The general therapy for gestational HTP is to alleviate TG levels during the acute episodes with a very low-fat diet (< 10% of total caloric intake), hospitalization for intravenous fluid therapy and parenteral nutrition. Specific therapies like continuous intravenous heparin and TPE also have been described in various case reports[43, 44] Heparin can dramatically decrease plasma TG levels, followed by gradual rebound due to increased hepatic degradation.[45] The effects of TPE are also significant but transient in the absence of concomitant fat intake restriction. Both heparin and TPE can only serve as a short-term treatment option and their utility and safety have not been thoroughly assessed.
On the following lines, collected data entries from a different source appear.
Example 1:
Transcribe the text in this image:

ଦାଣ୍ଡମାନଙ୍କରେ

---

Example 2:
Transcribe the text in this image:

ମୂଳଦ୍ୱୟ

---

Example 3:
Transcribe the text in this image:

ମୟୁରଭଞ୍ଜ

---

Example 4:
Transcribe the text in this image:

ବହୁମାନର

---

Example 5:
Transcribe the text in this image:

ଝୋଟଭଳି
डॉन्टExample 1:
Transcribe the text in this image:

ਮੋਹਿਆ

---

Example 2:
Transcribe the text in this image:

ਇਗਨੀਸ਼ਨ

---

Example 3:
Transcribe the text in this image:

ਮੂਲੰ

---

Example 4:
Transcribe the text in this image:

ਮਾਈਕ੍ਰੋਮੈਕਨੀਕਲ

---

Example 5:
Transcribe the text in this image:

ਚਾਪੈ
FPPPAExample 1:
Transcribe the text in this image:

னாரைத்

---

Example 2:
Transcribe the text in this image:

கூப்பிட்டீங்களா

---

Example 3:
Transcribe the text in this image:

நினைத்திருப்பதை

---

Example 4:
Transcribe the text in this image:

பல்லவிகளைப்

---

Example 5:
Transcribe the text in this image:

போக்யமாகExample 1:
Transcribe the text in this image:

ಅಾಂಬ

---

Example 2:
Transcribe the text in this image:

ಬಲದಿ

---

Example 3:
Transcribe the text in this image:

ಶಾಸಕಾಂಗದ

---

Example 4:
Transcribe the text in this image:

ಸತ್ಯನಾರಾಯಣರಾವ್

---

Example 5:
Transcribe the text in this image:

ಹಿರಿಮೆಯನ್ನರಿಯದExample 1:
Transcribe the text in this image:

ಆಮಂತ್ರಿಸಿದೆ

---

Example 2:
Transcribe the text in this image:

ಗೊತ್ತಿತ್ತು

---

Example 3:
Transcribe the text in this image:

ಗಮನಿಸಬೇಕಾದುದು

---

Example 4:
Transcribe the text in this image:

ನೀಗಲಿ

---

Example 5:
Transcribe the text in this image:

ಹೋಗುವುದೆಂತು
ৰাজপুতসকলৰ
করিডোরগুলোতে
Home diet restriction and hospital admission for intensive dietary control was not found to be sufficient for preventing progression to AP, and early cesarean section may still be required, as was done in patient #2 and #3. Though there is no clear evidence to suggest that delivery could be essential for rapid improvement of TG levels, our patients showed a dramatic decrease of TG levels and positive outcomes after delivery.[7, 8]
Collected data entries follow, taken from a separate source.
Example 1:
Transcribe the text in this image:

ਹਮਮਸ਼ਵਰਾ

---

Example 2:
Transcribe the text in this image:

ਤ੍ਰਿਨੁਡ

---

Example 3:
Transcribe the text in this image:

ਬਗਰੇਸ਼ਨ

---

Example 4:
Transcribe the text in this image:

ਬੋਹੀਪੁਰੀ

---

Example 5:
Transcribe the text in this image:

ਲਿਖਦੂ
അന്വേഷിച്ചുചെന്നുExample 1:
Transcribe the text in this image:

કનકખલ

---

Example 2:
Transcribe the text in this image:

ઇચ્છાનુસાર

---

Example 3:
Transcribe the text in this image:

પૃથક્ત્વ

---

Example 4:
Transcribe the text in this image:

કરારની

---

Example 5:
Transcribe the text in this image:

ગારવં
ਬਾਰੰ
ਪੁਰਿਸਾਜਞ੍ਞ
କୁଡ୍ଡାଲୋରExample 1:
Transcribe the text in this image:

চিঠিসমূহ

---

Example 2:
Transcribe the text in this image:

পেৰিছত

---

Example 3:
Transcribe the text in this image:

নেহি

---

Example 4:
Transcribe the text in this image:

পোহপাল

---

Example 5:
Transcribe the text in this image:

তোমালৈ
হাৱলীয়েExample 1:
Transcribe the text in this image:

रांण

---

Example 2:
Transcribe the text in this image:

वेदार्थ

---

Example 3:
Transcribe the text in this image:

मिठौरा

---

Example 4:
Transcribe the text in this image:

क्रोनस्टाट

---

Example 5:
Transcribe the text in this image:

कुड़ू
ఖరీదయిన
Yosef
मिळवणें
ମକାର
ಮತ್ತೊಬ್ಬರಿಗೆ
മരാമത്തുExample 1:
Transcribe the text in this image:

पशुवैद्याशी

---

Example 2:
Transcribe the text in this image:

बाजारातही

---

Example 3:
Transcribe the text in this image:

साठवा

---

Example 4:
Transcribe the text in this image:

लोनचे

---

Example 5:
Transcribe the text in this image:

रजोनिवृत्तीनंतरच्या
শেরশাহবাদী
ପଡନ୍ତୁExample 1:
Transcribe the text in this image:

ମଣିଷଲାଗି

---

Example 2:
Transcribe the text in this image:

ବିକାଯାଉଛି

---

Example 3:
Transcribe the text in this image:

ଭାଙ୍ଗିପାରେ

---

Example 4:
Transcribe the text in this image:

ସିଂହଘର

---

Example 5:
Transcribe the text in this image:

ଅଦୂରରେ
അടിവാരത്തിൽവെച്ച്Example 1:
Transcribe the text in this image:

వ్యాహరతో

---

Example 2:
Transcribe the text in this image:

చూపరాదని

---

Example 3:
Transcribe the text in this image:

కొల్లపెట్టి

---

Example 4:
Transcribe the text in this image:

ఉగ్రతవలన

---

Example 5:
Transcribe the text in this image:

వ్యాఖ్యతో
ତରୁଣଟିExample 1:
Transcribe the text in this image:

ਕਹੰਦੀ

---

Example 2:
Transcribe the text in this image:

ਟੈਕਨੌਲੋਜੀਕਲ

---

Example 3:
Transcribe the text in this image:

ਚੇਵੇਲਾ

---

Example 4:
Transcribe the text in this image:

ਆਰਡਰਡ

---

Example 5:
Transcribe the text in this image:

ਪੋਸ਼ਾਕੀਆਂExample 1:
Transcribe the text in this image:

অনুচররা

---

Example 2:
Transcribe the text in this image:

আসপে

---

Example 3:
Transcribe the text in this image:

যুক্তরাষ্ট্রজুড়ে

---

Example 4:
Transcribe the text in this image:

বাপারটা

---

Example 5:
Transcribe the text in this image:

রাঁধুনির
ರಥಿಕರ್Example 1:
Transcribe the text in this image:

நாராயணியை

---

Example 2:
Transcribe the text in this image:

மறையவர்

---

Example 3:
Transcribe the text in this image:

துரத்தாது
Our findings indicate that genetic variants play an important role in severe hypertriglyceridemia during pregnancy, and, p.G185C mutation in APOA5 gene might be a common variant in individuals of Chinese descent. However, further studies with larger sample size are required to validate these findings. Early diagnosis and intervention are key factors for successful outcome. Dietary restriction of fat and close monitoring of lipid levels during pregnancy is of utmost importance, while, cesarean section may be an appropriate treatment choice to prevent the development of AP and its associated complications.

Table 1

Clinical and laboratory findings in the study population.

Patient	Age (years)	Obstetrical history	GA onset (weeks)	Genotype	TG (mmolL-1)	TC (mmolL-1)	Complications	Family history of HTG	TG level in follow-up time (mmolL-1)	Duration of follow-up (months)
1	28	G1P0	37	p.L279V/p.A98T	79.00	38.40	Pancreatic pseudocyst	Mother/HTP Two sisters/moderate HTG	3.2–4.5	26
2	22	G2P0	31	p.A98T /p.C14F	21.67	8.03	ARDS	Mother/mild HTG	1.9–2.8	21
3	30	G2P1	32	p.G185C	28.07	18.24	peritonitis	Nobody	2.0–4.4	37
4	31	G2P1	35	p.G185C	59.80	24.00	Pancreatic pseudocyst and peritonitis	Mother’s brother/HTP	1.6–5.2	13
5	27	G1P0	34	p.G185C	20.64	25.69	ARDS	Nobody	2.1–4.5	58

GA, gestational age; TC, total cholesterol; TG, total triglyceride; ARDS, acute respiratory distress syndrome.